Both models reached the same high accuracy, though their error patterns differed slightly.

[fs-toc-omit]Experiment results

The table below summarizes the experiment results for the scenarios we tested:

Scenario	Accuracy	Recall	Number of errors
Simple prompt	67%	36%	18
Detailed prompt	96%	92%	2
“Always explain your reasoning”	98%	96%	1
GPT-3.5 Turbo	72%	48%	13
Claude	96%	92%	2

Tip. You can also separate an additional small hold-out dataset for the final evaluation of your LLM judge.

We can now choose the best-performing LLM judge and deploy it to production!

Summing up

In this tutorial, we walked through an end-to-end workflow for building an LLM judge to assess the quality of code reviews. We defined evaluation criteria, prepared an expert-labeled dataset, crafted and refined the evaluation prompt, tested it across different scenarios, and iterated until our LLM judge aligned closely with human judgments.

You can adapt this example to your own use case. Here are some learnings to keep in mind:

Be the judge first. Your LLM judge should scale human expertise, not replace it. Start by labeling a representative sample yourself – this helps clarify what “quality” means in your context. Use these examples and comments to define the criteria for your evaluation prompt.

Prioritize consistency. Perfect alignment with human judgment isn’t always necessary (humans can disagree, too!). Instead, aim for consistent, repeatable outcomes from your LLM judge.
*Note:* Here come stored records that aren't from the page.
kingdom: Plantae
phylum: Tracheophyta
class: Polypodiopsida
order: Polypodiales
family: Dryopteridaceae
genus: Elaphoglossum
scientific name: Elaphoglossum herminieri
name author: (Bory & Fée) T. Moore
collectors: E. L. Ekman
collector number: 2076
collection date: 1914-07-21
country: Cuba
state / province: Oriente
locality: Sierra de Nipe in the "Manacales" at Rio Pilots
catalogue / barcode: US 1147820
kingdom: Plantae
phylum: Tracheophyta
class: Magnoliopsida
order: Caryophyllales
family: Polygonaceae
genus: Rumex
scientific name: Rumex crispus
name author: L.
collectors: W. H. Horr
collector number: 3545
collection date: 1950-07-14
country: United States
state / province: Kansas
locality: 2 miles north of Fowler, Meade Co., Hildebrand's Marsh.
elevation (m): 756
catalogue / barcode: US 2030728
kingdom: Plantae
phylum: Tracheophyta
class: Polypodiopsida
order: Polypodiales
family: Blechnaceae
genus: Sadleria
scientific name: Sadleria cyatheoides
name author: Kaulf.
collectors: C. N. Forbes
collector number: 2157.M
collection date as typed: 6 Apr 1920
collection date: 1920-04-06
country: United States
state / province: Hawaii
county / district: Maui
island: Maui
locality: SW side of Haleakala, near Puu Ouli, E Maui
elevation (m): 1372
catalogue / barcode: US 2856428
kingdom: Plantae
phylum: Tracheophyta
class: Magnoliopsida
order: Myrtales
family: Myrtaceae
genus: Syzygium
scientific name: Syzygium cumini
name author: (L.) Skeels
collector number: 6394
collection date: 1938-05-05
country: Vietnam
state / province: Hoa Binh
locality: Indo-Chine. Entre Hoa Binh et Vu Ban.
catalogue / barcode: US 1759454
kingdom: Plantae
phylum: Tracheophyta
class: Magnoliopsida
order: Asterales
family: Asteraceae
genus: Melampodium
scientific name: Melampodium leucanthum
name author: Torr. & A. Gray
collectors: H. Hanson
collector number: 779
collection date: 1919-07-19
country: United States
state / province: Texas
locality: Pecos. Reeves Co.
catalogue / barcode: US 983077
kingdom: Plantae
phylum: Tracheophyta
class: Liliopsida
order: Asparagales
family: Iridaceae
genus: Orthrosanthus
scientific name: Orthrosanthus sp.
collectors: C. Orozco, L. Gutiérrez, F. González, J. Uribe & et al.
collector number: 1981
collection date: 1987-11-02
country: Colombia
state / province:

Use multiple specialized judges. Instead of one all-encompassing evaluator, consider splitting the criteria into separate judges. For example, use one for tone and another for actionability.

Start simple and iterate. Begin with a basic evaluation prompt and refine it as you identify failure patterns.

Test with different models. Your evaluator’s performance depends on both the prompt and the model. Try multiple models to compare trade-offs in accuracy, speed, and cost.

Monitor and tune continuously. An LLM judge behaves like a lightweight machine learning system: it benefits from ongoing monitoring and periodic recalibration as your product evolves.